The combination of surging public spending together with the Bank of England’s extended quantitative easing (QE) of £200billion and low interest rate policy has some critics mumbling about Zimbabwe and hyper-inflation.

Deputy governor Ben Broadbent is seeking to dispel concerns. He recognises that the furlough scheme will be ‘very expensive’ and the Government will be issuing large quantities of debt for most of this year. 

The Bank, as the monetary authority, will be buying some of those bonds as part of QE.

He points out that pure monetary finance, when a central bank is forced to buy government debt, is very different from QE designed to hit an inflation target.

The Bank’s bond buying, as set by the members of the Monetary Policy Committee, is on a different trajectory. It is not to fund the Government but to keep inflation as close to 2 per cent as is feasible.

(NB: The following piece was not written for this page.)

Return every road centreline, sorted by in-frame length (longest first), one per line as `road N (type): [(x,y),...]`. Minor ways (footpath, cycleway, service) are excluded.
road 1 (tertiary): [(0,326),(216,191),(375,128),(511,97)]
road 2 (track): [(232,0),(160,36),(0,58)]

Broadbent thinks that in all likelihood inflation will fall below target and that is what most surveys are saying. 

If the bounce back from Covid-19 is pallid then the QE tool of buying in government and high grade corporate bonds may be far from exhausted.

Saudi alert

One understands why Mike Ashley might want to forgo the luxury of owning Newcastle United during lockdown, with his retail empire – from Sports Direct to House of Fraser – sinking and a 30 per cent stake in Debenhams wiped out.

But as good a deal maker as Amanda Staveley may be, it is really questionable whether the Premier League needs another Gulf owner with a troubling human rights record in an age of diminishing oil prices. 

Amnesty International reports that Saudi Arabia executed 184 people last year including a ‘mass execution’ of political dissidents.

This is a deal which requires proper scrutiny and not just by the morally susceptible, cash thirsty Premier League.